Vers une bientraitance vivante et partagée au quotidien

L’harmonisation des pratiques ne fige pas l’accompagnement : elle lui donne un cadre protecteur, à l’intérieur duquel chaque professionnel peut déployer son humanité. Loin de standardiser les soins, elle garantit que chaque résident bénéficie d’un niveau de respect, d’écoute et d’attention constant, quel que soit le soignant présent.

Les bénéfices consolidés d’une culture de bientraitance partagée

  • Réduction du turnover : les équipes se sentent soutenues par des repères clairs, moins livrées à l’improvisation
  • Diminution de l’absentéisme : moins de tensions, moins d’épuisement moral
  • Amélioration de la satisfaction des résidents : continuité de l’accompagnement, prévisibilité rassurante
  • Diminution des plaintes et contentieux : les familles constatent la cohérence et la qualité de l’organisation
  • Meilleure image de l’établissement : valorisation lors des certifications, visites d’inspection, recommandations

Exemple concret : un EHPAD privé de Bretagne a structuré en deux ans une démarche complète de pratiques bientraitantes partagées : référentiel écrit, formation continue, indicateurs de suivi, audits croisés. Résultats mesurés : turnover divisé par deux, taux de satisfaction des familles passé de 68 % à 89 %, et obtention d’une certification HAS sans réserve majeure.

Les conditions de succès d’une démarche durable

  1. Impliquer les équipes dès le départ : co-construire les référentiels, ne pas imposer d’en haut.
  2. Former régulièrement : 15 minutes par semaine valent mieux qu’une journée isolée par an.
  3. Tracer simplement : privilégier les outils visuels et intuitifs.
  4. Célébrer les réussites : valoriser publiquement les améliorations constatées.
  5. Ajuster en continu : les pratiques évoluent avec les résidents, les équipes, les contraintes. Rester souple et à l’écoute.

La bientraitance n’est jamais acquise.
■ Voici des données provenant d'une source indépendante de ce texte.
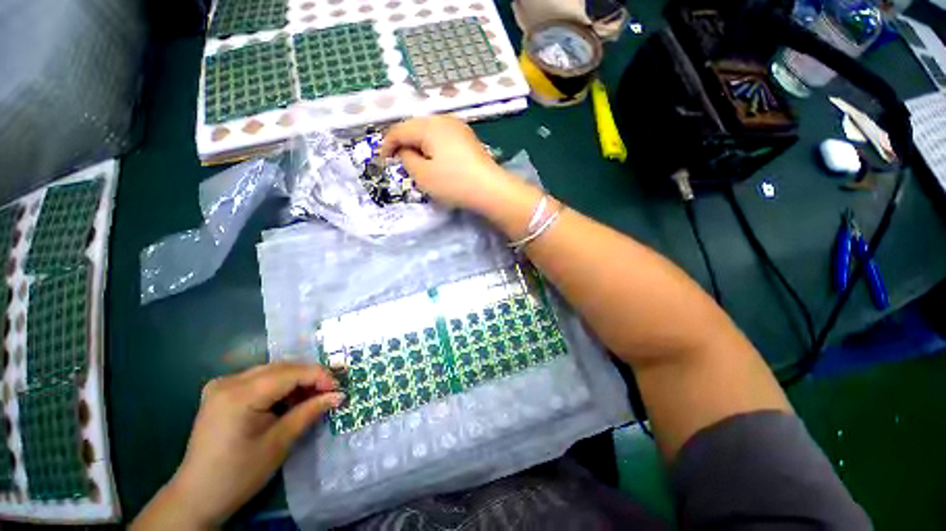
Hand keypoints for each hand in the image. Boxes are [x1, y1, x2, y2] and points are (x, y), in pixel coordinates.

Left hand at [132, 363, 343, 529]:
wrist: (197, 496)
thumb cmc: (239, 474)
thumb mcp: (279, 443)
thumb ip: (310, 412)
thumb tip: (339, 395)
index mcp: (239, 395)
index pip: (290, 373)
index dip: (319, 376)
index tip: (339, 388)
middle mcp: (228, 382)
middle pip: (281, 368)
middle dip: (310, 377)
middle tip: (330, 391)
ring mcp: (222, 385)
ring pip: (272, 371)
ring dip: (296, 380)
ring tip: (313, 396)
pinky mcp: (221, 392)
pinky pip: (260, 379)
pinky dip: (280, 386)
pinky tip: (289, 400)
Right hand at [380, 116, 516, 212]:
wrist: (490, 189)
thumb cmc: (453, 182)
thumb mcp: (422, 174)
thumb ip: (406, 159)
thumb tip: (406, 151)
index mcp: (429, 126)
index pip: (399, 130)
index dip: (387, 144)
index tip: (382, 160)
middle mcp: (444, 120)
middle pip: (415, 128)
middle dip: (404, 144)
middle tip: (399, 162)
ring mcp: (459, 128)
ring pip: (430, 133)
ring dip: (419, 146)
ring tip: (417, 163)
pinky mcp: (468, 139)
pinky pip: (443, 139)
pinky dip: (434, 149)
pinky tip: (436, 162)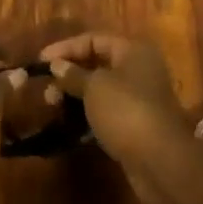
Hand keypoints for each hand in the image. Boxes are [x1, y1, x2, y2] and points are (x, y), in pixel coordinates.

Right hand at [39, 34, 193, 203]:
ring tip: (52, 105)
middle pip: (97, 64)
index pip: (93, 39)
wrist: (161, 164)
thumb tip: (56, 65)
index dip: (65, 48)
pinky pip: (106, 112)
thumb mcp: (94, 87)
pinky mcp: (137, 126)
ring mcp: (140, 100)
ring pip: (100, 90)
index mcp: (133, 51)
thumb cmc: (126, 111)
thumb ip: (72, 74)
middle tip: (46, 88)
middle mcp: (139, 70)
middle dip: (69, 74)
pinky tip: (69, 123)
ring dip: (75, 95)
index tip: (41, 61)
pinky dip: (87, 114)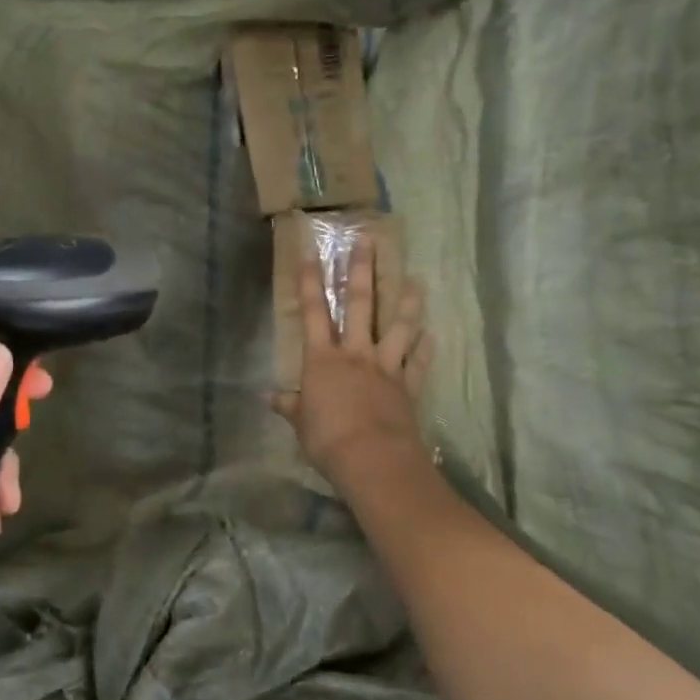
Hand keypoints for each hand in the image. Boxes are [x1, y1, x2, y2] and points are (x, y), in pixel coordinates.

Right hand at [273, 232, 431, 488]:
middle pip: (360, 306)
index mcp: (322, 360)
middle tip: (368, 241)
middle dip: (361, 272)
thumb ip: (289, 405)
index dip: (310, 281)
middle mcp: (355, 354)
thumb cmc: (327, 440)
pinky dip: (425, 348)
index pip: (313, 313)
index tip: (311, 252)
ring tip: (416, 281)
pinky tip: (432, 334)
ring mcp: (385, 368)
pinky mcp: (407, 386)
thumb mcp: (300, 423)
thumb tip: (267, 397)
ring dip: (406, 304)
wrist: (372, 458)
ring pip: (398, 328)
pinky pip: (418, 363)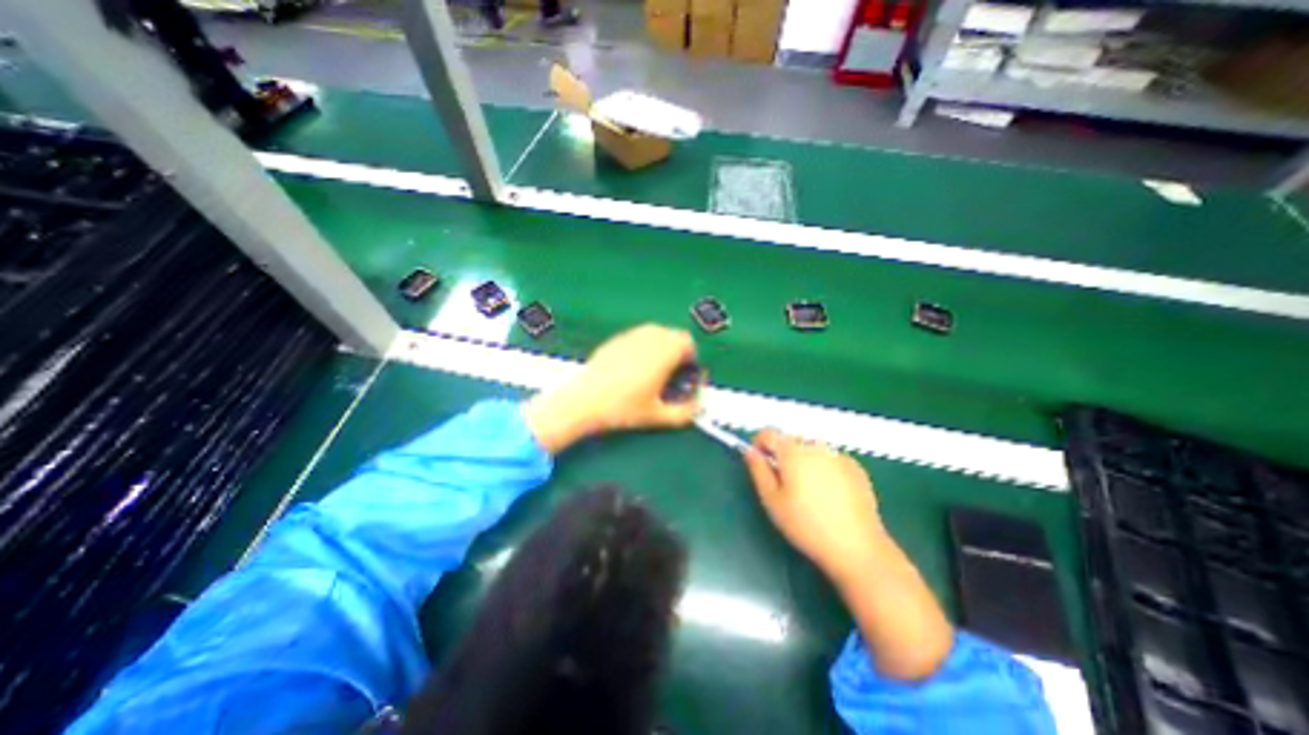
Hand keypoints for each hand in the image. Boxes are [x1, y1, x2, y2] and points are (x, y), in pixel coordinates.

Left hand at [526, 322, 699, 448]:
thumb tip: (697, 407)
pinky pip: (637, 335)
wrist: (584, 402)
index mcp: (662, 354)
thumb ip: (683, 413)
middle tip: (671, 371)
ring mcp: (629, 337)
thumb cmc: (623, 409)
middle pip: (672, 334)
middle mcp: (648, 339)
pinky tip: (633, 366)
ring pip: (655, 332)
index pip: (686, 341)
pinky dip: (643, 345)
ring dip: (661, 345)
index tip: (685, 372)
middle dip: (677, 350)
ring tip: (654, 368)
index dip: (690, 356)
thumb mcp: (656, 416)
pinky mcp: (615, 340)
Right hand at [741, 430, 882, 585]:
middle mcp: (816, 446)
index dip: (758, 444)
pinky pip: (830, 459)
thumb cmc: (806, 525)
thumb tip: (750, 451)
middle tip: (783, 483)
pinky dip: (823, 468)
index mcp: (793, 452)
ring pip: (811, 449)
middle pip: (791, 440)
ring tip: (807, 491)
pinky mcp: (856, 468)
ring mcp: (839, 456)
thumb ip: (758, 470)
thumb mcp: (772, 500)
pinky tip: (829, 495)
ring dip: (803, 460)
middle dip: (782, 454)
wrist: (857, 547)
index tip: (758, 461)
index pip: (768, 433)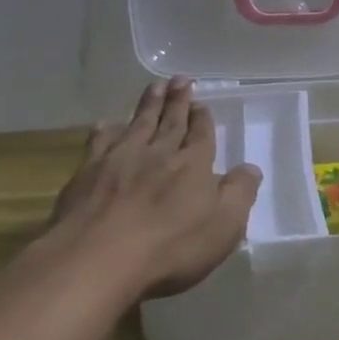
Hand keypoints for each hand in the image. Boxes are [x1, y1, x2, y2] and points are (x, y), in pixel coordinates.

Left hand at [48, 78, 261, 297]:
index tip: (202, 103)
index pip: (201, 135)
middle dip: (178, 100)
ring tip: (155, 86)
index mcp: (193, 165)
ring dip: (148, 104)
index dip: (202, 119)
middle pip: (171, 122)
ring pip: (138, 124)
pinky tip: (107, 124)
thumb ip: (240, 193)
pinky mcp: (87, 174)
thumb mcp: (224, 226)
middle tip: (180, 80)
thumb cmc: (170, 247)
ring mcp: (120, 160)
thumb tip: (251, 168)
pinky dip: (106, 130)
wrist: (96, 259)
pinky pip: (99, 142)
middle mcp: (158, 153)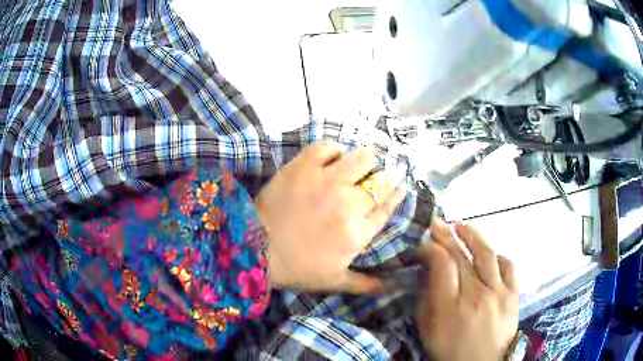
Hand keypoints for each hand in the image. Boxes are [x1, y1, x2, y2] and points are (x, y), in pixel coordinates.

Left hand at [254, 141, 405, 293]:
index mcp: (358, 232)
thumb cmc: (296, 267)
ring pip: (362, 157)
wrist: (254, 248)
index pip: (388, 206)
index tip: (400, 185)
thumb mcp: (334, 281)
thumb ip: (366, 284)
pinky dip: (332, 152)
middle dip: (384, 178)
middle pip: (382, 180)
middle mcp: (349, 203)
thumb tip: (390, 287)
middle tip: (375, 178)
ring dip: (364, 161)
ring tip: (355, 166)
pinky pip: (328, 147)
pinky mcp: (304, 166)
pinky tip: (329, 160)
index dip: (397, 193)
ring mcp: (327, 180)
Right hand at [415, 220, 518, 360]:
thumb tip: (426, 274)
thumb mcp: (428, 332)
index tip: (425, 244)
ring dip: (472, 236)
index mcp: (450, 307)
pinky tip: (490, 254)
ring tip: (462, 225)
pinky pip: (509, 266)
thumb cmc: (450, 351)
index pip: (442, 265)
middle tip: (438, 224)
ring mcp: (498, 293)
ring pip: (486, 254)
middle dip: (447, 236)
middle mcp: (476, 295)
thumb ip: (425, 302)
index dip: (432, 248)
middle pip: (461, 256)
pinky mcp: (513, 295)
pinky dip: (498, 255)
Elle se construit, se transmet, se surveille et se réajuste en permanence.

Mini-FAQ finale

Comment convaincre une équipe réticente à changer ses habitudes ?
Partez de leurs difficultés concrètes. Montrez en quoi harmoniser les pratiques va leur simplifier le quotidien, pas le compliquer. Testez sur une petite échelle (une unité, un acte de soin) pour prouver l’efficacité avant de généraliser.

Faut-il tout formaliser par écrit ?
Non. Formalisez l’essentiel : ce qui engage la sécurité, ce qui génère le plus de malentendus. Le reste peut rester dans la culture orale, tant qu’il y a cohérence.

Quel est le rôle du directeur dans cette dynamique ?
Donner les moyens (temps, formation, outils), soutenir publiquement la démarche, et exiger la traçabilité. Mais ce sont les équipes de terrain qui font vivre la bientraitance au quotidien. Pour approfondir les leviers de pilotage, l’ouvrage SOS Directeurs EHPAD offre des clés opérationnelles adaptées.

Cinquième action immédiate

D’ici 30 jours, organisez une réunion plénière d’une heure trente pour présenter la démarche, expliquer les bénéfices attendus et lancer la co-construction du premier référentiel partagé. Désignez un binôme pilote (IDEC + AS expérimenté) pour coordonner. Fixez une date de bilan à trois mois. Communiquez régulièrement sur les avancées. L’outil PACK INTÉGRAL : Prévention Maltraitance & Culture de la Bientraitance peut servir de socle pédagogique pour structurer cette dynamique collective.


En résumé, partager des pratiques bientraitantes communes ne relève ni du luxe ni de l’idéalisme : c’est un levier opérationnel puissant pour réduire les malentendus, sécuriser l’organisation, améliorer la qualité de vie au travail et renforcer la satisfaction des résidents et de leurs proches. Dans un secteur sous tension, cette cohérence constitue un investissement rentable, mesurable et durable.